Certains camarades trouveront peut-être qu’une organisation telle que je la conçois et telle qu’elle a déjà été réalisée, plus ou moins bien, à différentes époques, est de peu d’efficacité. Je comprends. Ces camarades sont obsédés du succès des bolchevistes dans leur pays ; ils voudraient, à l’instar des bolchevistes, réunir les anarchistes en une sorte d’armée disciplinée qui, sous la direction idéologique et pratique de quelques chefs, marchât, compacte, à l’assaut des régimes actuels et qui, la victoire matérielle obtenue, dirigeât la constitution de la nouvelle société. Et peut-être est-il

vrai qu’avec ce système, en admettant que des anarchistes s’y prêtent et que les chefs soient des hommes de génie, notre force matérielle deviendrait plus grande. Mais pour quels résultats ? N’adviendrait-il pas de l’anarchisme ce qui est advenu en Russie du socialisme et du communisme ? Ces camarades sont impatients du succès, nous le sommes aussi, mais il ne faut pas, pour vivre et vaincre, renoncer aux raisons de la vie et dénaturer le caractère de l’éventuelle victoire. Nous voulons combattre et vaincre, mais comme anarchistes et pour l’anarchie. — Errico Malatesta.

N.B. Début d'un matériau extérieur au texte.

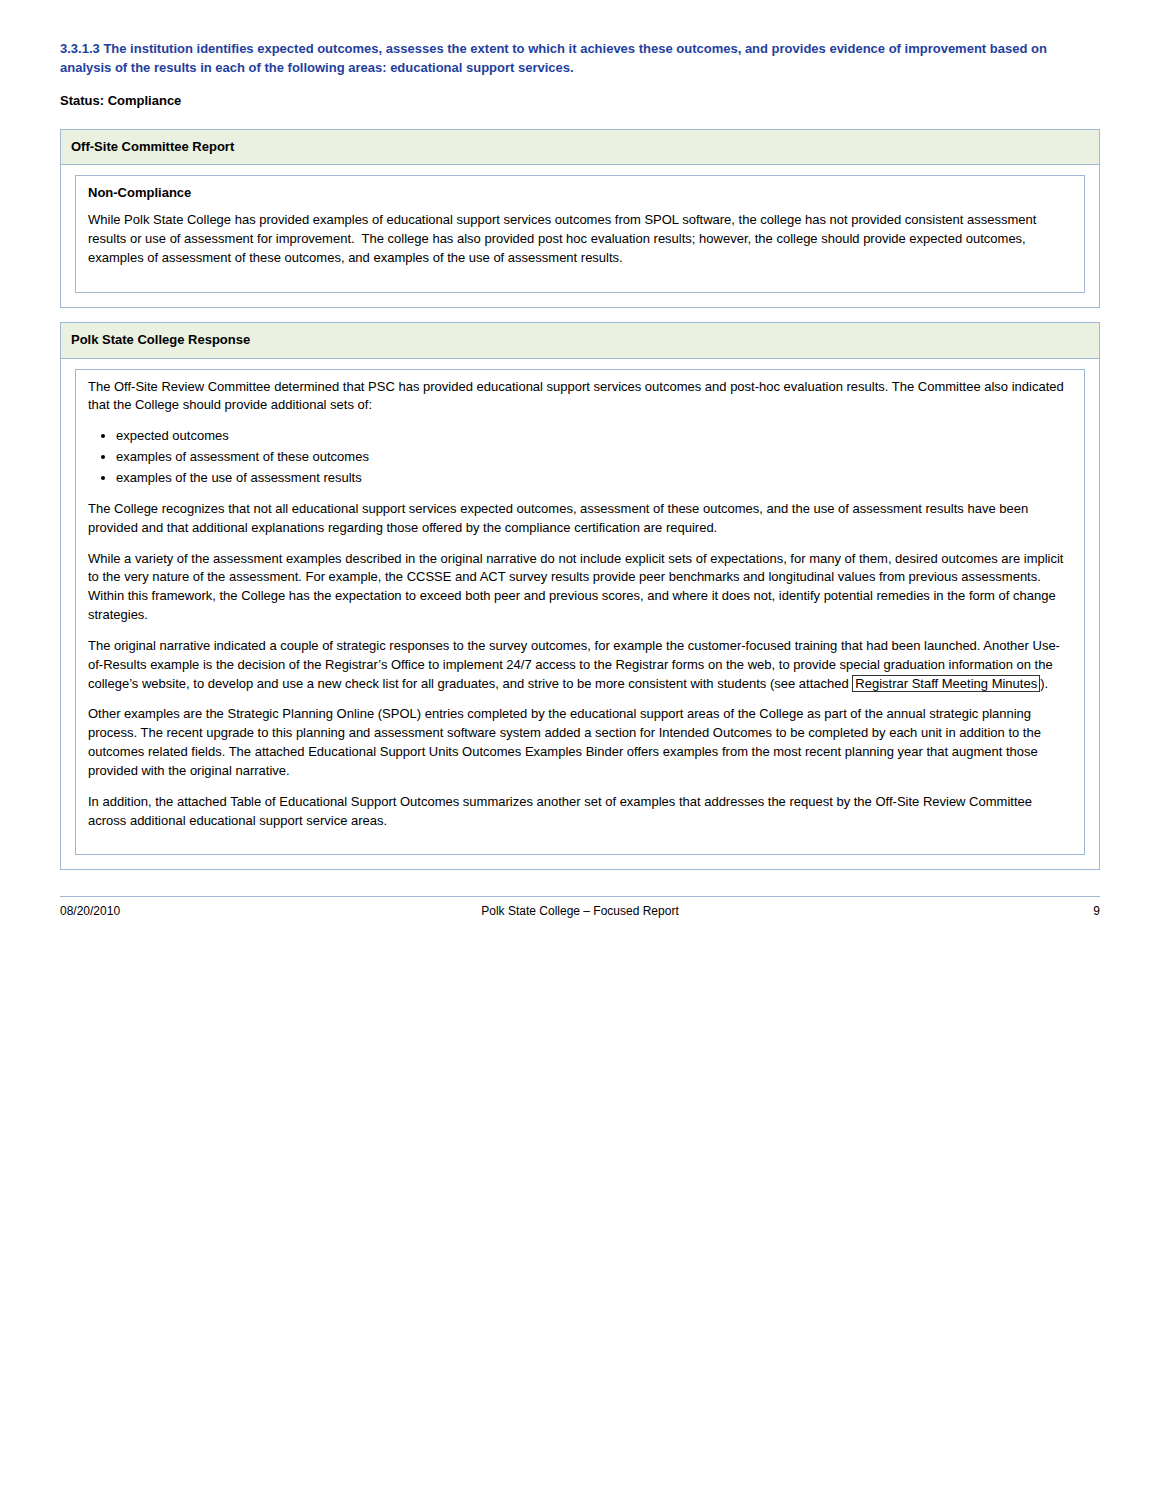3.3.1.3 The institution identifies expected outcomes, assesses the extent to which it achieves these outcomes, and provides evidence of improvement based on analysis of the results in each of the following areas: educational support services.
Status: Compliance
Off-Site Committee Report
Non-Compliance
While Polk State College has provided examples of educational support services outcomes from SPOL software, the college has not provided consistent assessment results or use of assessment for improvement. The college has also provided post hoc evaluation results; however, the college should provide expected outcomes, examples of assessment of these outcomes, and examples of the use of assessment results.
Polk State College Response
The Off-Site Review Committee determined that PSC has provided educational support services outcomes and post-hoc evaluation results. The Committee also indicated that the College should provide additional sets of:
expected outcomes
examples of assessment of these outcomes
examples of the use of assessment results
The College recognizes that not all educational support services expected outcomes, assessment of these outcomes, and the use of assessment results have been provided and that additional explanations regarding those offered by the compliance certification are required.
While a variety of the assessment examples described in the original narrative do not include explicit sets of expectations, for many of them, desired outcomes are implicit to the very nature of the assessment. For example, the CCSSE and ACT survey results provide peer benchmarks and longitudinal values from previous assessments. Within this framework, the College has the expectation to exceed both peer and previous scores, and where it does not, identify potential remedies in the form of change strategies.
The original narrative indicated a couple of strategic responses to the survey outcomes, for example the customer-focused training that had been launched. Another Use-of-Results example is the decision of the Registrar’s Office to implement 24/7 access to the Registrar forms on the web, to provide special graduation information on the college’s website, to develop and use a new check list for all graduates, and strive to be more consistent with students (see attached Registrar Staff Meeting Minutes).
Other examples are the Strategic Planning Online (SPOL) entries completed by the educational support areas of the College as part of the annual strategic planning process. The recent upgrade to this planning and assessment software system added a section for Intended Outcomes to be completed by each unit in addition to the outcomes related fields. The attached Educational Support Units Outcomes Examples Binder offers examples from the most recent planning year that augment those provided with the original narrative.
In addition, the attached Table of Educational Support Outcomes summarizes another set of examples that addresses the request by the Off-Site Review Committee across additional educational support service areas.
08/20/2010
Polk State College – Focused Report
9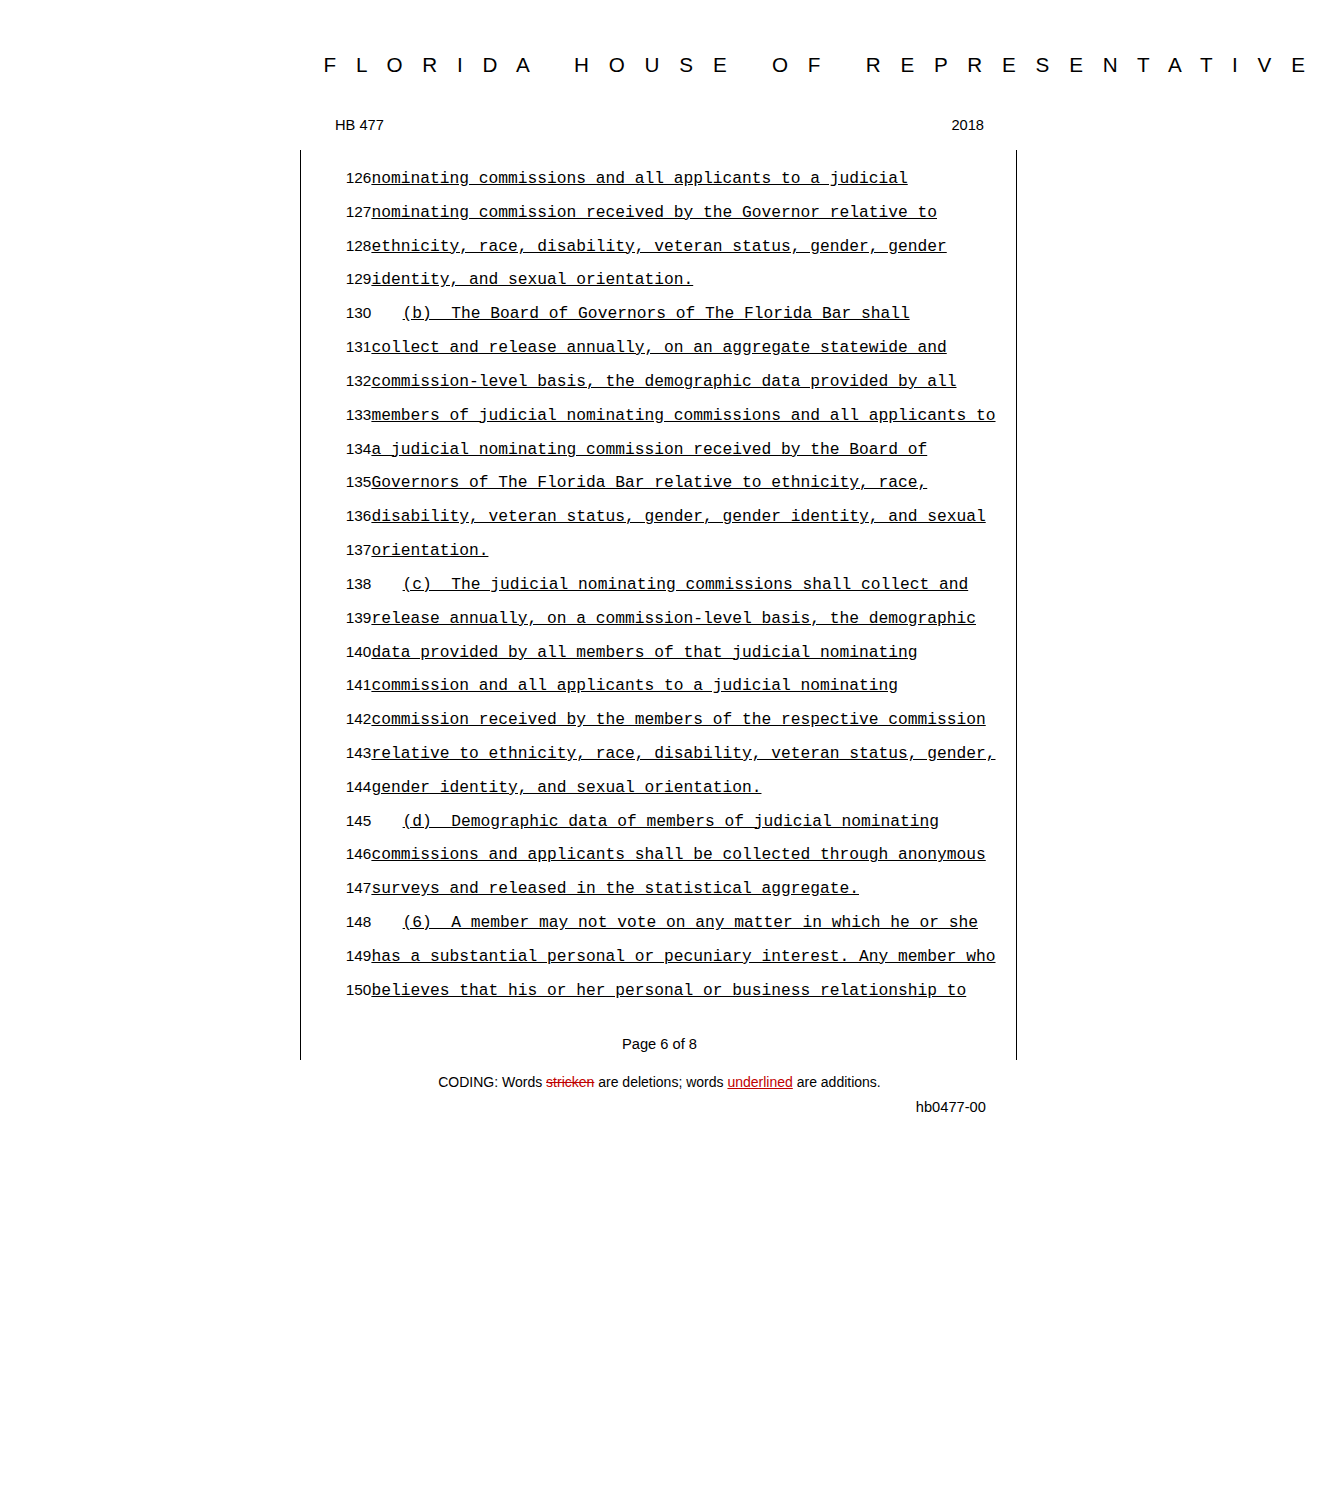F L O R I D A H O U S E O F R E P R E S E N T A T I V E S
HB 477 2018
| 126 | nominating commissions and all applicants to a judicial |
| 127 | nominating commission received by the Governor relative to |
| 128 | ethnicity, race, disability, veteran status, gender, gender |
| 129 | identity, and sexual orientation. |
| 130 | (b) The Board of Governors of The Florida Bar shall |
| 131 | collect and release annually, on an aggregate statewide and |
| 132 | commission-level basis, the demographic data provided by all |
| 133 | members of judicial nominating commissions and all applicants to |
| 134 | a judicial nominating commission received by the Board of |
| 135 | Governors of The Florida Bar relative to ethnicity, race, |
| 136 | disability, veteran status, gender, gender identity, and sexual |
| 137 | orientation. |
| 138 | (c) The judicial nominating commissions shall collect and |
| 139 | release annually, on a commission-level basis, the demographic |
| 140 | data provided by all members of that judicial nominating |
| 141 | commission and all applicants to a judicial nominating |
| 142 | commission received by the members of the respective commission |
| 143 | relative to ethnicity, race, disability, veteran status, gender, |
| 144 | gender identity, and sexual orientation. |
| 145 | (d) Demographic data of members of judicial nominating |
| 146 | commissions and applicants shall be collected through anonymous |
| 147 | surveys and released in the statistical aggregate. |
| 148 | (6) A member may not vote on any matter in which he or she |
| 149 | has a substantial personal or pecuniary interest. Any member who |
| 150 | believes that his or her personal or business relationship to |
Page 6 of 8
CODING: Words stricken are deletions; words underlined are additions.
hb0477-00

ORGANISATION (et autorité). Le problème de l’autorité ayant été ailleurs examiné (notamment à autorité, liberté, etc.), nous n’y reviendrons, ici, que pour l’intelligence de notre thèse et dans la mesure où notre point de vue, imprégné de relativisme et basé sur l’observation et l’étude des contingences, peut différer des absolus théoriques de l’anarchisme classique.

L’autorité est évidemment une très grande cause d’abus, et des pires. Elle n’est autre chose que l’exercice de la tyrannie des forts sur les faibles, elle est la consécration de l’inégalité sociale et le moyen de maintenir cette inégalité. Mais le terme est ambigu. Il faut distinguer entre cette autorité, l’autorité du maître, sans explication et sans contrôle, et l’autorité du technicien qui dirige des travaux. Il y a encore d’autres formes d’autorité : dans une situation difficile, une collectivité suit spontanément l’autorité, c’est-à-dire la direction du plus intelligent ou subit l’autorité, c’est-à-dire l’influence de celui qui montre le plus de valeur morale.

Ce que nous combattons, c’est l’esprit de domination, c’est l’autorité fondée sur le régime du bon plaisir (sic volo, sic jubeo, sit pro ratione voluntas). L’autorité de droit divin n’est pas autre chose que l’autorité du plus fort. On ne s’exprime plus ainsi maintenant, mais on proclame l’intangibilité du principe d’autorité, « nécessaire à la conduite des hommes et au bon fonctionnement des rouages sociaux ».

Délaissant le Droit divin, on invoque le droit de « l’Élite » à commander, pour le bien public. C’est un nouveau terme qui se substitue à celui d’aristocratie qui signifiait la même chose, puisqu’il voulait dire « le Gouvernement des meilleurs ». Mais aristocratie est un terme aujourd’hui décrié. Qu’est-ce que l’élite, qu’est-ce que l’aristocratie ? L’aristocratie se recrutait autrefois par droit de naissance. L’argent a élargi, aujourd’hui, le recrutement de l’élite.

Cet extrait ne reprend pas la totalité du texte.